Este convite aos prefeitos, com suas equipes de governo, para a visita ao Santuário Nossa Senhora da Piedade, projeta luzes sobre a gravidade do ato de governar. Gravidade porque a responsabilidade é o trabalho, a luta e a garantia do bem comum. Na sociedade desigual, embora de muitas oportunidades, particularmente nessa última década, como é o caso do nosso país, o ato de governar assume características e inscreve exigências muito complexas. Torna-se indispensável uma atuação governamental, nas diversas instâncias e nos diferentes contextos, capaz de respostas mais rápidas.

 

A defasagem na infraestrutura, como se pode lamentavelmente constatar, não suporta mais as morosidades nas decisões, nem as escolhas que pouco depois são esquecidas em detrimentos de outras, causando transtornos e aumentando, como desperdício, os custos de obras, muitas delas abandonadas ou não concluídas, constituindo um abuso de incompetente gerenciamento da coisa pública que corta o coração, e deve incitar uma verdadeira atitude de inconformados com o atual cenário. 

 

A espiritualidade que se convida a experimentar no Santuário Nossa Senhora da Piedade nos ajuda a compreender que governar é também um ato de decidir, sem ficar “amassando barro”. À luz de critérios que possibilitem discernimentos adequados, os valores morais, a estatura espiritual e humanística se inserem como elementos determinantes e se somam à competência técnica e aos procedimentos modernos de gerenciamento.

 

Absolutamente indispensável numa administração exitosa é a atenção aos componentes morais da representação política que consiste no empenho, como ensina a Doutrina Social da Igreja, de compartilhar a sorte do povo e em buscar a solução dos problemas sociais.

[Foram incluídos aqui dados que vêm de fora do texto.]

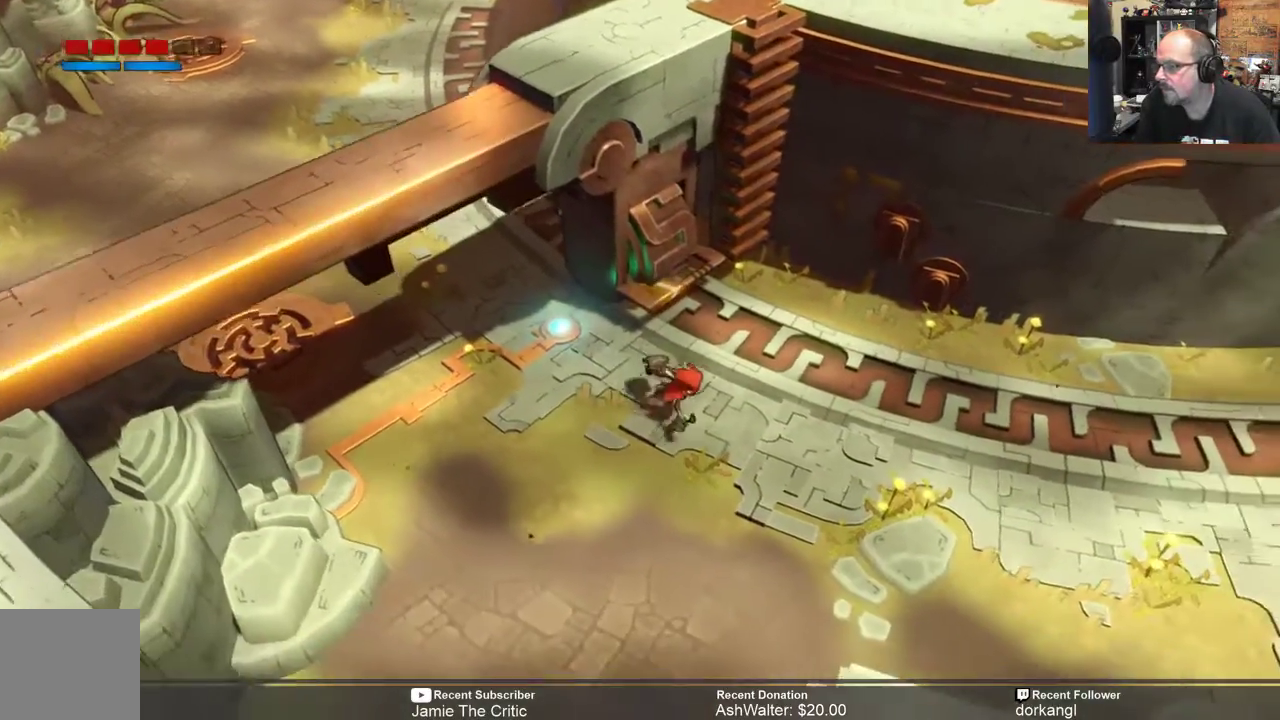
{"buttons": ["R2"], "left_stick": "down-right", "right_stick": "center", "events": []}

Portanto, o olhar primeiro de um bom governante é lançado sobre a vida dos mais pobres e dos que precisam mais. Para isso, é necessário compreender a atividade do poder não como um simples cargo ocupado, nem como honra conquistada pela confiança depositada, mas, sobretudo, como serviço. Pensando as necessidades e urgência, sabe-se o quanto e o muito que é preciso fazer nos âmbitos da saúde, transporte, moradia, educação, saneamento e outros.

 

O espírito de serviço requerido no exercício do poder inclui ter paciência, caridade, modéstia, moderação, esforço de partilha. Estas e outras virtudes brotam no coração e na mente pela via indispensável da espiritualidade, sem a qual se corre o risco de perder rumos, oportunidades, objetividade, capacidade de definir prioridades e efetivações oportunas. Indispensável ainda é compreender e agir consciente de que a finalidade do exercício, no executivo, bem como no desempenho da vereança, é o bem comum. O prestígio ou aquisição de vantagens pessoais, ou de favorecimentos, apenas se degringolam em deformações do sistema democrático, em corrupções e outros prejuízos que estão na base dos atrasos e defasagens que lamentavelmente configuram cenários de nossa sociedade.

 

Que o convite para o Santuário Estadual Nossa Senhora da Piedade, a espiritualidade e a consciência de serviço ao povo, qualifiquem o próximo quadriênio nas prefeituras de Minas e do Brasil.